### 取り組む内容
本文抜粋をもとに、次の問いに答えなさい。
1. -TSCMyHostオプションを省略した場合、設定されるホスト名称は何か。
2. -TSCRequestWayに"1"を指定すると、どのような経路のリクエストの情報が取得または編集されるか。
3. -TSCOutFileオプションを省略した場合、接続先情報ファイルはどこに、どのような名前で作成されるか。

省略した場合,接続先情報を取得するときは,tscgetrefコマンドで接続先情報の取得を要求したホストのTSCドメインマネジャが認識できる,ネットワーク内にあるすべてのホストを対象とします。接続先情報を編集するときは,入力元となる接続先情報ファイル内に記述されたすべてのホストを対象とします。

●-TSCMyHost ホスト名称またはIPアドレス

~<1~64文字の文字列>《hostnameコマンドで取得されるホスト名称》

マルチホームドホスト環境でOTMが使用するホスト名称またはIPアドレスを指定します。省略した場合は,hostnameコマンドで取得されるホスト名称が設定されます。

-TSCIDオプションを省略して,-TSCMyHostオプションを指定した場合,デフォルトのTSC識別子は-TSCMyHostオプションで指定したIPアドレスになります。

●-TSCRequestWay 0 | 1

~<符号なし整数>((0 | 1))

接続先情報の取得または編集の対象となる接続経路を指定します。

"0"を指定すると,TSCデーモンに直結したリクエストの情報を取得または編集します。

"1"を指定すると,TSCレギュレータを経由してTSCデーモンに接続したリクエストの情報を取得または編集します。

省略した場合は,両方の方法に該当する情報を取得または編集します。

●-TSCConnectType bind | ior

~<英字>((bind | ior))

接続先情報の取得または編集の対象となる接続方法を指定します。

"bind"を指定すると,TPBrokerのスマートエージェントを使用した接続先の情報を取得または編集します。
"ior"を指定すると,IOR文字列の使用を使用した接続先の情報を取得または編集します。

省略した場合は,両方の接続方法に該当する情報を取得または編集します。

●-TSCInFile 入力ファイル名称[,入力ファイル名称...]

UNIXの場合~<英数字,ピリオド(.),スラント(/),プラス(+),およびハイフン(-)>

Windowsの場合~<英数字,ピリオド(.),円符号(¥),コロン(:),プラス(+),およびハイフン(-)>

編集の対象となる接続先情報ファイル名称を絶対パスまたは相対パスで指定します。省略した場合は,tscgetrefコマンドの実行時にオンラインとなっているTSCノードの情報が取得されます。-TSCInFileオプションには,複数の接続先情報ファイル名称を指定できます。

ただし,OTM - Clientでは-TSCInFileオプションは省略できません。

●-TSCPrint

接続先情報の取得または編集時に,出力結果を標準出力に文字形式で出力します。出力結果は接続先情報ファイルとは形式が異なるので,接続先情報ファイルとしては使用できません。また,-TSCPrintオプションを指定した場合は,接続先情報ファイルは出力されません。-TSCPrintオプションは,-TSCOutFileオプションと同時には指定できません。

省略した場合は,標準出力には何も出力されません。

●-TSCOutFile 出力ファイル名称

UNIXの場合~<英数字,ピリオド(.),スラント(/),プラス(+),およびハイフン(-)>《tscrefinfo.txt》

Windowsの場合~<英数字,ピリオド(.),円符号(¥),コロン(:),プラス(+),およびハイフン(-)>《tscrefinfo.txt》

接続先情報を出力する接続先情報ファイル名称を絶対パスまたは相対パスで指定します。省略した場合は,tscgetrefコマンドを実行したときのカレントディレクトリに"tscrefinfo.txt"という名前で接続先情報ファイルが作成されます。

(保存データ)
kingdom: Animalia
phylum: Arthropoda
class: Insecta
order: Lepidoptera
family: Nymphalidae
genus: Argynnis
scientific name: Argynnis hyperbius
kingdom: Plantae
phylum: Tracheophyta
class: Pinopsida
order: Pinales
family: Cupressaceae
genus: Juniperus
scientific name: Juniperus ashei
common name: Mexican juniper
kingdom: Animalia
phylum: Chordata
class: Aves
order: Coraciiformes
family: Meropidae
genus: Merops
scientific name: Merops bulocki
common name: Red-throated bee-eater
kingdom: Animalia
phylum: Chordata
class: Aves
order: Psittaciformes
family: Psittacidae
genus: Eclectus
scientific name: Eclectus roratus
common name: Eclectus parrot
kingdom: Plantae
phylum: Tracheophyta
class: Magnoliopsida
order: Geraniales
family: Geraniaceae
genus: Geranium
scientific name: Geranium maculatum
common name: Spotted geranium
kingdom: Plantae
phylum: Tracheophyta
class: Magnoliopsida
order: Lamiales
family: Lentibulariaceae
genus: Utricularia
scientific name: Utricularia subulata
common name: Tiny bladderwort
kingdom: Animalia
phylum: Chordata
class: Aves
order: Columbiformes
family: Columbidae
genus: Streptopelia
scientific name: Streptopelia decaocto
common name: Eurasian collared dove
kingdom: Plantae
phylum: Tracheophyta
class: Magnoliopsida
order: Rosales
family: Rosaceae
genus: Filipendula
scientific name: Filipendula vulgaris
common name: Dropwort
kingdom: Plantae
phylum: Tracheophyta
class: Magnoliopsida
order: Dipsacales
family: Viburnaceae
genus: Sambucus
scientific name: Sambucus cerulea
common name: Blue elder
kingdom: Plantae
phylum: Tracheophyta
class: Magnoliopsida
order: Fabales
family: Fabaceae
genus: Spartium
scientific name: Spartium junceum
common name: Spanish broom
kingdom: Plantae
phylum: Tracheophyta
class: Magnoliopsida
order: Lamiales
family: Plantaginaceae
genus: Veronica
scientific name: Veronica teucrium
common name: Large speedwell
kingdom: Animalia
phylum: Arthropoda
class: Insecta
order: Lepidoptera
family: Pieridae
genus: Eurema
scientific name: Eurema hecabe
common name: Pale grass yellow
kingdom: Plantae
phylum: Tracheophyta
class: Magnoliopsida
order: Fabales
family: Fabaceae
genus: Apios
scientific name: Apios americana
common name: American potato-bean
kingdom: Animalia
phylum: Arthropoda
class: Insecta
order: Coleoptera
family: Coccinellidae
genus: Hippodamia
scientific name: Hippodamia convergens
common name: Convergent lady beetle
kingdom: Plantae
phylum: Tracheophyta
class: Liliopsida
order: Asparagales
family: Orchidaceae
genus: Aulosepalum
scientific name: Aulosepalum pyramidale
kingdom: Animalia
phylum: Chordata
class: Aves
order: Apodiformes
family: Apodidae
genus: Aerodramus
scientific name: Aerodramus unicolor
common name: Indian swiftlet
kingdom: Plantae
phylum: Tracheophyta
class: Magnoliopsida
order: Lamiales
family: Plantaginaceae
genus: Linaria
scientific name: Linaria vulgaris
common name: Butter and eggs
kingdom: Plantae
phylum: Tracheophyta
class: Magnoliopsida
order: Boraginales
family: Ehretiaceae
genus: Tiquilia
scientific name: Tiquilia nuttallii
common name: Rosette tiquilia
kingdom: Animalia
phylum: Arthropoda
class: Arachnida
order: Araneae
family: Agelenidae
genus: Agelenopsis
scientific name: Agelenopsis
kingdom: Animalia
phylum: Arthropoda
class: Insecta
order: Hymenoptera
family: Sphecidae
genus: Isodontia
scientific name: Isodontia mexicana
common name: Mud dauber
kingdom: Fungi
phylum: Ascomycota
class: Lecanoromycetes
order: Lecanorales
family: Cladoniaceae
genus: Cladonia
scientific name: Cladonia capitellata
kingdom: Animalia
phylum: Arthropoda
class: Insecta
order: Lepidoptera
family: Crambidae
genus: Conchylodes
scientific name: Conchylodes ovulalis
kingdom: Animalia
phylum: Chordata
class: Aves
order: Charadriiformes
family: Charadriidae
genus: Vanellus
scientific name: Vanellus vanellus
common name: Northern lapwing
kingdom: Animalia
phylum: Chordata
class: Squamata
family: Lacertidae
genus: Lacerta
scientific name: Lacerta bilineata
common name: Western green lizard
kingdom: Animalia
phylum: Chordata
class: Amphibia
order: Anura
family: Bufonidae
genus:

### あなたの解答
1. hostnameコマンドで取得されるホスト名称が設定される。
2. TSCレギュレータを経由してTSCデーモンに接続したリクエストの情報が取得または編集される。
3. tscgetrefコマンドを実行したときのカレントディレクトリに、"tscrefinfo.txt"という名前で作成される。